Thanks for the question! I think some of it is new here. Let me point to the one place in the canon you may have missed. The second paragraph of canon 603 reads: [[ §2. A hermit is recognized by law as one dedicated to God in consecrated life if he or she publicly professes in the hands of the diocesan bishop the three evangelical counsels, confirmed by vow or other sacred bond, and observes a proper "program of living" (Rule of Life) under his direction.]]
Note the word "proper" above. It is not a "Britishism" like, [[Though he was from the US, John still knew how to brew a proper cuppa (tea)!!]] In the Church, we have Canon, or universal law, and Proper, or particular, law. A canonical (established and normative) religious congregation, for example, is bound by canon law; all such institutes are thus bound. At the same time, each institute has a separate document or documents representing its own proper law (constitutions, and statutes) which allows members to govern themselves according to their own unique qualities, mission, and charism. While an institute's constitutions are ultimately canonically approved by Rome or their diocese, for instance, they are specific to the institute and composed by the professed members. After all, they are the ones who have been called by God to embrace and live the universal elements in ways members of other congregations have not been.
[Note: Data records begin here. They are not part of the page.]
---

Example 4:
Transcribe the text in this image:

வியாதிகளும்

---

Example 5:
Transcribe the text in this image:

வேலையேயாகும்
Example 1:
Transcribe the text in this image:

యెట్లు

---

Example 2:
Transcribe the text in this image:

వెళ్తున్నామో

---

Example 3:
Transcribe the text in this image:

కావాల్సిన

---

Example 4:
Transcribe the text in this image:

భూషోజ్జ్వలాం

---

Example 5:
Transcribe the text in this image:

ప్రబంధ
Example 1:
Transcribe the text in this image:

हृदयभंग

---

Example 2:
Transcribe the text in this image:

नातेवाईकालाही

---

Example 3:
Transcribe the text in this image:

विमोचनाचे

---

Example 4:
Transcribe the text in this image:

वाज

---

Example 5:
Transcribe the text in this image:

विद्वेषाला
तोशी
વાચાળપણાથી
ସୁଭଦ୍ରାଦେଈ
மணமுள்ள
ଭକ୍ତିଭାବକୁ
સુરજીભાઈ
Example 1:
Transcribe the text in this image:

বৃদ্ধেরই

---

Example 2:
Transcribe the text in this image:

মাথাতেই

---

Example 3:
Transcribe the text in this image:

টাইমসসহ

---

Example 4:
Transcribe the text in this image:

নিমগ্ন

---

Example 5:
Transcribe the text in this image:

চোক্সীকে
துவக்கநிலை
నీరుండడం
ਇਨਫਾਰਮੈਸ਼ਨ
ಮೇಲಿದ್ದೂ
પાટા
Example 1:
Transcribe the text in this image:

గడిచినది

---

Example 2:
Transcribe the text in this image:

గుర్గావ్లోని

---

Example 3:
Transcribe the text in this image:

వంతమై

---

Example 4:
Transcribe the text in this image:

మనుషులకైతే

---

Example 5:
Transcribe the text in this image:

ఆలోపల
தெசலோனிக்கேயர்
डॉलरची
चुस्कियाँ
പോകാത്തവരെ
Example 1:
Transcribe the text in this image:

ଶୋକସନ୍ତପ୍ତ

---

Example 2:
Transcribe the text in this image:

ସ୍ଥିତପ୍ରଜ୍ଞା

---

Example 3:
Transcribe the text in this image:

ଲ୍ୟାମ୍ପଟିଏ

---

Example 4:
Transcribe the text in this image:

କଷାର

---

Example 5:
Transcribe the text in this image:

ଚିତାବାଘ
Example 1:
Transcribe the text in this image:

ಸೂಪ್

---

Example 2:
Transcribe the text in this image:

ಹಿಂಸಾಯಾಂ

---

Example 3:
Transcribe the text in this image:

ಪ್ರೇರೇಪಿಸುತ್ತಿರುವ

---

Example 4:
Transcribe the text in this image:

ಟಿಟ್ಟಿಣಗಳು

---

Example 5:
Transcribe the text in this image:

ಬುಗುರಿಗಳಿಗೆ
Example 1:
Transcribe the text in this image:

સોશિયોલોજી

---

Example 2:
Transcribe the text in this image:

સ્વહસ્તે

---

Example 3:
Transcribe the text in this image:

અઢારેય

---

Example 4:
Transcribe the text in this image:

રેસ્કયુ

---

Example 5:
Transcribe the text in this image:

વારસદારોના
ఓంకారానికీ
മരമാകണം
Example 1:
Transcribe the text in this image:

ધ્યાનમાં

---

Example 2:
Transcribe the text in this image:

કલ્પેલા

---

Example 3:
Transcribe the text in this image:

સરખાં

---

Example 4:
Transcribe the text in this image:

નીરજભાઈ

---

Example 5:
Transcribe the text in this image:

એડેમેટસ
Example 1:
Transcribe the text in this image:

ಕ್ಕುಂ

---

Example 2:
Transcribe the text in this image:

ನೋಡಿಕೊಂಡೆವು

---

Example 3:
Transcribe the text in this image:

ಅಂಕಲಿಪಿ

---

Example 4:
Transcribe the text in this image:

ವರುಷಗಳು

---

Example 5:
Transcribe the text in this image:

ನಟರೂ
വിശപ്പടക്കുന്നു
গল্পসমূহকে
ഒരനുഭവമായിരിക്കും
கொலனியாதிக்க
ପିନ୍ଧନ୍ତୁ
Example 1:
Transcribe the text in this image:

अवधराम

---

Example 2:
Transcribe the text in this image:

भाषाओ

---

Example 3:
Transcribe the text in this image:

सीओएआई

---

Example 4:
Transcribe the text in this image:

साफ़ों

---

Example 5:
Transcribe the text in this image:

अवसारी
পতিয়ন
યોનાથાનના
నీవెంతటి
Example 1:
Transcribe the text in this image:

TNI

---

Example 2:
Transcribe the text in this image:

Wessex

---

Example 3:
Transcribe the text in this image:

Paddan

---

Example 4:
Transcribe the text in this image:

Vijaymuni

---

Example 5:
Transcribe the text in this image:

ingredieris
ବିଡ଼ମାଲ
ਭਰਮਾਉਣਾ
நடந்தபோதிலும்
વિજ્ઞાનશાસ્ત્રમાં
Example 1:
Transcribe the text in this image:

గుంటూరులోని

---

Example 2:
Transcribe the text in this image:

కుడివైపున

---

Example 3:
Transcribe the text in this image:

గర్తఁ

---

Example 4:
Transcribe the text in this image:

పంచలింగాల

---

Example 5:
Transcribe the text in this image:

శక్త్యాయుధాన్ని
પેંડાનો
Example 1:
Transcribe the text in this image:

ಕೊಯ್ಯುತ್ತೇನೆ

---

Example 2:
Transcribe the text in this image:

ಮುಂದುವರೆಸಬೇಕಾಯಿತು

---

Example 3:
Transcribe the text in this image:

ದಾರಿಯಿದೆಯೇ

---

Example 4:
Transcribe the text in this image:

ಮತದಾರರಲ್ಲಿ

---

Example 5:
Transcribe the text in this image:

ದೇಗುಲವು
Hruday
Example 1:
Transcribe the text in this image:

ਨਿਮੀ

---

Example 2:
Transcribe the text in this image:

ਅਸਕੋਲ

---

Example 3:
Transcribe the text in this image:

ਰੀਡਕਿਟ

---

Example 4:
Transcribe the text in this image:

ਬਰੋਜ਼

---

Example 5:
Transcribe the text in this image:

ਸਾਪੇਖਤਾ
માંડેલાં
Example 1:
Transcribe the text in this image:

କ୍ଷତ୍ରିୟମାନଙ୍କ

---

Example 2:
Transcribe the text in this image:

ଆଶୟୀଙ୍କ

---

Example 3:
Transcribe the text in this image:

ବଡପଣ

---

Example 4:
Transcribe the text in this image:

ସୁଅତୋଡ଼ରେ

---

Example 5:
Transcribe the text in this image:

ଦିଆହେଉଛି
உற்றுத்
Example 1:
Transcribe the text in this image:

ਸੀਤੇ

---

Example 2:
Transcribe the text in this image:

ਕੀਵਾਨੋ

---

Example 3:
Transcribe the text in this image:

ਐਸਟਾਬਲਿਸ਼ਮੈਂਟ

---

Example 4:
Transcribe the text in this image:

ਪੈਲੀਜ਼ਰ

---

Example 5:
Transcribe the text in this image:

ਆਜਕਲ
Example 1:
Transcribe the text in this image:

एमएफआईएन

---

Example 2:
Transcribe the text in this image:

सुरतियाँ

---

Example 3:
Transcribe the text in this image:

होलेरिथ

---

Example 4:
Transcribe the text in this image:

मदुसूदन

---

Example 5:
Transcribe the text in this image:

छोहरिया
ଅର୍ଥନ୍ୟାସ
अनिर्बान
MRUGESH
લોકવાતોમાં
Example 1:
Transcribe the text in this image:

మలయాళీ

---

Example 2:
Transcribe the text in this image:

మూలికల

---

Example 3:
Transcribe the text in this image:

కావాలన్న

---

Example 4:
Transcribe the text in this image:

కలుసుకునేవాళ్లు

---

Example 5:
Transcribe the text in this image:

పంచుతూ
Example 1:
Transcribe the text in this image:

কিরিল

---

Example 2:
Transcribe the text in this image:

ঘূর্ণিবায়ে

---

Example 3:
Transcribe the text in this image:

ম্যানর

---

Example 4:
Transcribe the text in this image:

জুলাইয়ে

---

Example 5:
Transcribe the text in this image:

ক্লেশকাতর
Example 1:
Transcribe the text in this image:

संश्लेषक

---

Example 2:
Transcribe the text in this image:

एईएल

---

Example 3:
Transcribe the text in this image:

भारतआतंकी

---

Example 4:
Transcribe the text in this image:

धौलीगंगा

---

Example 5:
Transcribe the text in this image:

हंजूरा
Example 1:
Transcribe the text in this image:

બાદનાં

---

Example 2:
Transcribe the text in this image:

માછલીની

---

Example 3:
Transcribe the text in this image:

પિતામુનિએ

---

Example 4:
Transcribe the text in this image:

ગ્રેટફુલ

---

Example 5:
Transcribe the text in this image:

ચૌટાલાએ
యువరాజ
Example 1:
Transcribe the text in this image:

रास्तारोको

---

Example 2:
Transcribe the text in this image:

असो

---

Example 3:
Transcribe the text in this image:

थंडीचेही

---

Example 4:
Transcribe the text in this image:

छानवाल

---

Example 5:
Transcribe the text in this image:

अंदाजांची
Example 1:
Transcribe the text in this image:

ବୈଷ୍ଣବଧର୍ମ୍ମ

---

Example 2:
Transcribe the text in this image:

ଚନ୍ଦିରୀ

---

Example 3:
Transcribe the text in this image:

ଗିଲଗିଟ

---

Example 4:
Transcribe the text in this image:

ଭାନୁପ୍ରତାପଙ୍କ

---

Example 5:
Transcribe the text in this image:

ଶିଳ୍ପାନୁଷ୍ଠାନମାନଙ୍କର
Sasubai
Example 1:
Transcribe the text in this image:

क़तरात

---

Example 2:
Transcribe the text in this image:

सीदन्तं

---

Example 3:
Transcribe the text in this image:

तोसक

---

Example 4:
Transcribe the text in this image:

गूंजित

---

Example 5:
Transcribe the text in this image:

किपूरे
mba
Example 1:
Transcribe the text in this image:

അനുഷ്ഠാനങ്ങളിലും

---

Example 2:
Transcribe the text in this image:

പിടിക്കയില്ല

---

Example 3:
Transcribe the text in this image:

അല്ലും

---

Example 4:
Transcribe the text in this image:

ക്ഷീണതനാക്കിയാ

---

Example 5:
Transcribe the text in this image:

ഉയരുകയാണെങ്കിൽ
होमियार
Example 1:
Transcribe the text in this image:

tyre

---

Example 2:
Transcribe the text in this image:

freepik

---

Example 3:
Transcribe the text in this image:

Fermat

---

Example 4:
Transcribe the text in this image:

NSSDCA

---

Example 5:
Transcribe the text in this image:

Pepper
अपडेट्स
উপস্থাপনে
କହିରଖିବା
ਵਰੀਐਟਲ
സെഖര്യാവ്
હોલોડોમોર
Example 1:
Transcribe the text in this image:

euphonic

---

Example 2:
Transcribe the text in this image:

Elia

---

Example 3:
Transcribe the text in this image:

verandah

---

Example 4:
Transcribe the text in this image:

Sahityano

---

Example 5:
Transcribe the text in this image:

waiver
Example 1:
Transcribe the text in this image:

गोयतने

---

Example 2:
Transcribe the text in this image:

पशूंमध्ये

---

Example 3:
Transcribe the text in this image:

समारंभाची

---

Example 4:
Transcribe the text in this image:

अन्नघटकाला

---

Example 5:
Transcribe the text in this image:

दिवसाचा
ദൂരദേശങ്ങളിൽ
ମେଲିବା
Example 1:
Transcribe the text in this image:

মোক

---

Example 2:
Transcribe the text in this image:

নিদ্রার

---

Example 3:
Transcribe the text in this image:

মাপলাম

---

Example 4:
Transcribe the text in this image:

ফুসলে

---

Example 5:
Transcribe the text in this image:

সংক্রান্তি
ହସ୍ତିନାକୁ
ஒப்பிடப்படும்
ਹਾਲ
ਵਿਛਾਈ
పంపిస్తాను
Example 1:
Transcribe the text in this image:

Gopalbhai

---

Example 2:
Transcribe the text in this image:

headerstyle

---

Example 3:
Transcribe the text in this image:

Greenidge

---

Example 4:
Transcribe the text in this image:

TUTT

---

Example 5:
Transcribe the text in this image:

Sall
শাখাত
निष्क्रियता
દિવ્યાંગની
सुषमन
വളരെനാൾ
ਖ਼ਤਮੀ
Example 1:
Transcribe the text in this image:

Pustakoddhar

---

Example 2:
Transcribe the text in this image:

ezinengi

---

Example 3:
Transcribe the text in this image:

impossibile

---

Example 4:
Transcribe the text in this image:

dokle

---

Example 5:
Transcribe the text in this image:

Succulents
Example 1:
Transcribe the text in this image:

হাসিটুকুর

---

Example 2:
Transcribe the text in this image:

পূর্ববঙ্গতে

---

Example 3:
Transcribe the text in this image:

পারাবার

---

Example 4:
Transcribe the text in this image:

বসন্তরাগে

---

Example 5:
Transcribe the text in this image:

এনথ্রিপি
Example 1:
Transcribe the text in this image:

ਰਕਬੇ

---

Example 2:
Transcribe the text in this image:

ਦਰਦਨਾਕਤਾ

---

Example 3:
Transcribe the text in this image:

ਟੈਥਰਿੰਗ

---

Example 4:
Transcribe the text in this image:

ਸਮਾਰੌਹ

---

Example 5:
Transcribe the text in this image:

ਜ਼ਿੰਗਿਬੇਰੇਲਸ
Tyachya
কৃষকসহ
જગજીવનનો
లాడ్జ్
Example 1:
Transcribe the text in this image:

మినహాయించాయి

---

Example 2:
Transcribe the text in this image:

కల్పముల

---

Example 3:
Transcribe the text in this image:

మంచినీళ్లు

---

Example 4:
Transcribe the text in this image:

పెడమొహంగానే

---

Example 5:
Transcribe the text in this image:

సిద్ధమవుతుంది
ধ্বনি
Thus, in an analogous way, the hermit's Rule of Life represents her own "proper law"; it complements and specifies (applies in specific and proper ways) canon law in a solitary eremitical life. The canonical elements every hermit lives are listed prior to the term "program of life" These include the elements of paragraph #1 (stricter separation from the world, assiduous prayer and penance, the silence of solitude, a life lived for the salvation of the world, etc.), and commitment to the evangelical counsels, a Rule of Life lived under the bishop's supervision in paragraph #2. The "program of life" or "Rule" specifies the ways in which this hermit lives these elements in order to respond to God's uniquely personal and ecclesial call, and honors both the unity and the diversity of that vocation. Thus, canon 603 itself calls for a combination of universal and proper law allowing the hermit to tailor the terms of the canon in order to achieve the flexibility necessary to serve faithfulness to the vocation. This tailoring will not represent a mitigation of the terms of the canon, but rather, an exploration of their depths over time.Bearing this in mind, we have the answer to both of your questions. First, the c 603 hermit writes her own Rule, she does not merely adopt a Rule written by someone else, because the Rule grows out of the values and praxis of eremitical life generally, but also out of her own relationship with God through her life and especially her life in the silence of solitude. The Rule must do justice to both of these dimensions! And second, a bishop supplying a ready-made Rule for hermits in his diocese actually has failed to take not only the terms of Canon 603 seriously enough, but the very vocation it codifies as well. (I wonder that a non-hermit bishop would even believe he could do such a thing.) By the way, this observation would also apply to a so-called Laura of hermits whose members fail to write their own Rules. Canon 603 is written for solitary hermits and requires that each one of us write our own.
All of this is the foundation for my comment in other articles that I thought the authors of Canon 603 had written well, perhaps better than they knew (though now I think they really knew exactly what they were doing!). All of this is also at the heart of why I find Canon 603 to be truly beautiful in the way it combines the constraints of law and the freedom of eremitical life. Finally, this combination of universal and proper law allows for an approach to the discernment and formation of such a vocation that relies on the gradual composition of a livable Rule rooted in the individual's lived experience and undertaken in collaboration with diocesan personnel and, if possible, the accompaniment of an experienced diocesan hermit. It takes time to "penetrate" the terms of the Canon and come to understand and live them deeply enough to see they are doors to the Mystery which is God and the hermit's relationship with God, not terms with a single fixed and infinitely more superficial meaning. Writing one's Rule is part of this process of "penetration" and a way one learns to be ever attentive to ongoing formation as well.